Public health officials have long focused on contaminated needles in
the fight against blood-borne diseases such as AIDS.

About 28% of new AIDS cases in the United States in 2002 can be traced
to dirty needles, according to the U.S. Centers for Disease Control
and Prevention.

"In some countries, sterile syringe programs are viewed as an integral
and important part of a country's HIV strategy, whereas here [drug
users] have to risk arrest and struggle very hard to assert
themselves" to get clean needles, said Jonathan Cohen, an HIV/AIDS
researcher with Human Rights Watch.

California law presents a dilemma: Needle-exchange programs were made
legal several years ago, but possessing drug paraphernalia such as
syringes is still illegal. It is illegal to buy syringes at a pharmacy
without a prescription.

Cohen said his group interviewed 67 Californians who use
needle-exchange programs.

But the report received a harsh response from John Lovell, a
Sacramento lobbyist who represents the California Narcotics Officers
Assn., the California Police Chiefs Assn. and the California Peace
Officers Assn.

"I've never heard that [allegation] before from anyone, not from
public health activists in California or the ACLU," Lovell said. "I
think they're lying."

Lovell said that the police groups he represents support
needle-exchange programs and that it is inevitable that some drug
addicts who use exchanges will run afoul of the law for other reasons
- - disorderly conduct, for example.

Shoshanna Scholar, the program director of Clean Needles Now in
Hollywood, said the organization has a good working relationship with
the Los Angeles Police Department.

She added, however, that some people who use the program, which
distributes 70,000 needles each month, have complained that LAPD
officers sometimes take needles or rip up their needle-exchange
identification cards.

Jerry Davila, the assistant AIDS coordinator for the city of Los
Angeles, agreed.

"We have received some complaints that there have been some isolated
cases of police harassment but I don't think it's a major problem right now."
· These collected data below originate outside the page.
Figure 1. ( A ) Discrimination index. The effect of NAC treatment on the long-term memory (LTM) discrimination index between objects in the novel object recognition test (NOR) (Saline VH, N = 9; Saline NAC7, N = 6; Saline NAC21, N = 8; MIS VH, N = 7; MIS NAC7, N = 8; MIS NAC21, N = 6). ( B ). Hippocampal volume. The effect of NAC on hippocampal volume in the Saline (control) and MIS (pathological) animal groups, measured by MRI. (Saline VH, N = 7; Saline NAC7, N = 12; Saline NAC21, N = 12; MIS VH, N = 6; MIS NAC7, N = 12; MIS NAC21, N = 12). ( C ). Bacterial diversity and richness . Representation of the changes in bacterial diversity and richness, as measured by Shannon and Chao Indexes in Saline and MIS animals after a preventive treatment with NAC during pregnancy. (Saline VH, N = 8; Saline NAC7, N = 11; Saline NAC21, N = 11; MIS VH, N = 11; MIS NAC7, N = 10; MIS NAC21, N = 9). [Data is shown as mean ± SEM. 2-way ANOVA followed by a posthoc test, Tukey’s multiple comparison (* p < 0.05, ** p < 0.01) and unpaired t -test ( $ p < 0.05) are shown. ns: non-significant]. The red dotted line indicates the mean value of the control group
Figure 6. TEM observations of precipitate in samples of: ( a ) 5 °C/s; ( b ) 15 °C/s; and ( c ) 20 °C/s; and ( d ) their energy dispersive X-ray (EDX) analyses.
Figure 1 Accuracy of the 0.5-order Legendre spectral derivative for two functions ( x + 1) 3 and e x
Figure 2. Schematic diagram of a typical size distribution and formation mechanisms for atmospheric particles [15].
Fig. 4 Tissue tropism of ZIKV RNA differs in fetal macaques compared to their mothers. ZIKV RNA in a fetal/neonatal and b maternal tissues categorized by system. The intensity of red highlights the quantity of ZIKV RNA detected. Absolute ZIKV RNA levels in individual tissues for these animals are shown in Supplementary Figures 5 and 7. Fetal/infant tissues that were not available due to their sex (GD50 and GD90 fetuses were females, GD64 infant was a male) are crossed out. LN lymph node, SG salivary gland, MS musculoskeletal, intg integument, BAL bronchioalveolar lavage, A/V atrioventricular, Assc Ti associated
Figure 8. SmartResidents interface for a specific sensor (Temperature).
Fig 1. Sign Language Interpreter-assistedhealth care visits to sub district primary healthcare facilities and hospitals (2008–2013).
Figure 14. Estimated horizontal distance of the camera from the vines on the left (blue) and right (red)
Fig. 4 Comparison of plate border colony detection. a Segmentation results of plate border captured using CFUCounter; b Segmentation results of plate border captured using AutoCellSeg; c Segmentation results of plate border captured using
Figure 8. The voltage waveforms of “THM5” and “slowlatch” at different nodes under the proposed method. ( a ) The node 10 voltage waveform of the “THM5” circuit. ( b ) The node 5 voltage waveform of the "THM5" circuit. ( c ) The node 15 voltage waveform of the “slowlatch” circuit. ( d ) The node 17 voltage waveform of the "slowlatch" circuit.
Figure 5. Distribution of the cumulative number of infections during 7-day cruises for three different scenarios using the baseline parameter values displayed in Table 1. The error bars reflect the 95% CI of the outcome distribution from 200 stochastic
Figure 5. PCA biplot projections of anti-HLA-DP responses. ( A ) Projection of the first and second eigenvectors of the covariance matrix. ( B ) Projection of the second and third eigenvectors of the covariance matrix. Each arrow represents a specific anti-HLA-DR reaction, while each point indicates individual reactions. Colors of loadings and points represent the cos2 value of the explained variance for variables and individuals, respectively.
The debate over needle-exchange programs often focuses on whether such
programs promote drug use. Some health officials, particularly in
European nations, have said that it doesn't matter because AIDS
constitutes a far greater health crisis than drug use and that
everything possible must be done to stop it.

Health advocates also argue that the cost of a clean syringe --
typically 10 cents -- is far less than the thousands of dollars spent
on providing care for someone with AIDS.

A bill being debated in the Legislature, SB 774, would allow
pharmacies to sell a limited amount of needles without a prescription.
A similar bill was vetoed by Gov. Gray Davis last fall, and he has yet
to say whether he will support the new bill.